Additionally, the Slate authors aren't so graceful when they stumble on a key fact about Second Life:
In the first half of 2011, the company reported that an average of about 1 million users logged in every month—which, you have to admit, is about 999,990 more than you expected.
Really? Why should we have expected that? Oh -- I know why -- because it has been common knowledge for five years that Second Life "failed."
Actually, it seems to me that if Second Life has 1 million users each month, the company is actually serving some need for some market. The question is: what kind of milkshake are those 1 million users drinking?
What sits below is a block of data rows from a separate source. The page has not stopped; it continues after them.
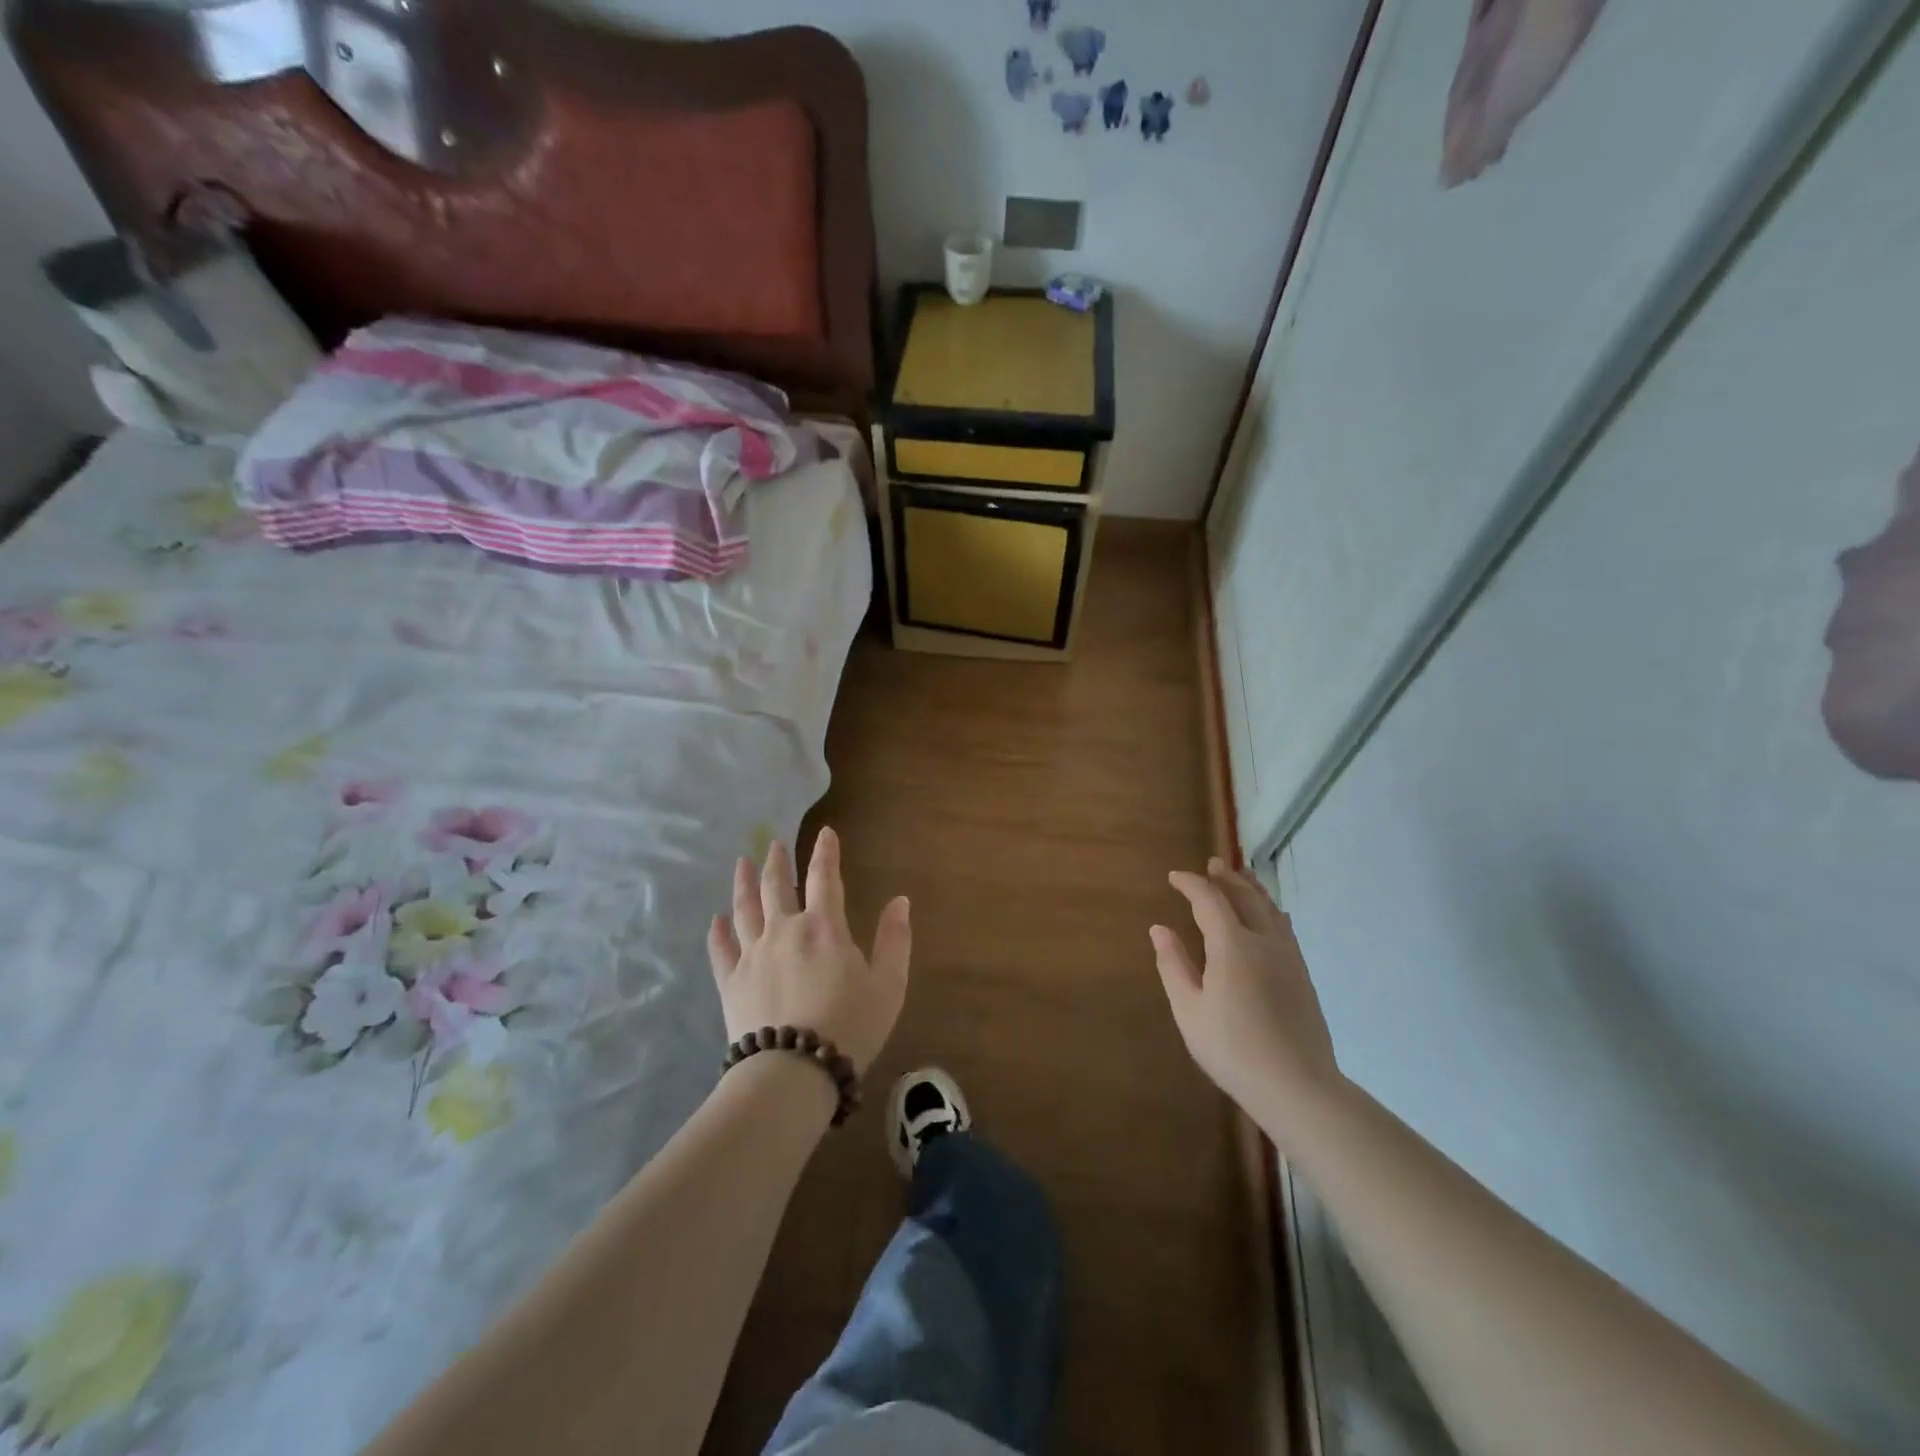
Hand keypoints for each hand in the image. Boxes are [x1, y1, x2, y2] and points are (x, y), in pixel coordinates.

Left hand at [708, 826, 910, 1074]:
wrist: (793, 1072)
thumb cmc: (850, 1026)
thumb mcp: (888, 984)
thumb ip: (895, 940)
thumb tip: (900, 901)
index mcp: (824, 927)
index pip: (825, 878)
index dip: (825, 853)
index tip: (824, 833)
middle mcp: (785, 930)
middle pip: (777, 887)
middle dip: (777, 862)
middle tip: (773, 844)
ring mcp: (753, 955)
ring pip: (745, 909)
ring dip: (744, 884)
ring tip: (741, 864)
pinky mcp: (731, 982)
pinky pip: (721, 950)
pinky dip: (718, 932)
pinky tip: (715, 920)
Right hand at [1151, 857, 1344, 1148]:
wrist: (1298, 1086)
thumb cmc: (1233, 1050)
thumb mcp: (1189, 1010)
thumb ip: (1173, 965)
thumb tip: (1159, 928)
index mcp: (1232, 946)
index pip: (1210, 900)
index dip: (1191, 884)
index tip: (1174, 877)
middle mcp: (1264, 941)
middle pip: (1245, 896)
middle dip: (1226, 877)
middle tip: (1212, 864)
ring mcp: (1289, 957)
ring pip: (1270, 908)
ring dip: (1252, 888)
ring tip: (1241, 876)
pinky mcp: (1302, 974)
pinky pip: (1285, 927)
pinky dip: (1271, 910)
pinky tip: (1272, 915)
Based on my admittedly limited experiences, I'm sure that some of them are using the technology as a distance collaboration tool, because I know it works well for that purpose. John Carter McKnight raises another possibility -- maybe Second Life has "failed" to the extent it has systematically failed to realize the rather peculiar flavor of milkshake that it offers. Perhaps, like the Slate authors, the creators of Second Life think they haven't got a milkshake to sell, or perhaps they don't think it is a milkshake that the world wants to buy.
And perhaps, in terms of broad demographics, it isn't: Second Life is a tool for those users with the passion and ability to make and customize their own fantastic worlds. That's a pretty niche interest, isn't it? Sort of like a Shamrock Shake. But obviously, and perhaps suprisingly, a million people today are willing to buy it. If I were Slate, I think that's the story I'd want to run in 2011.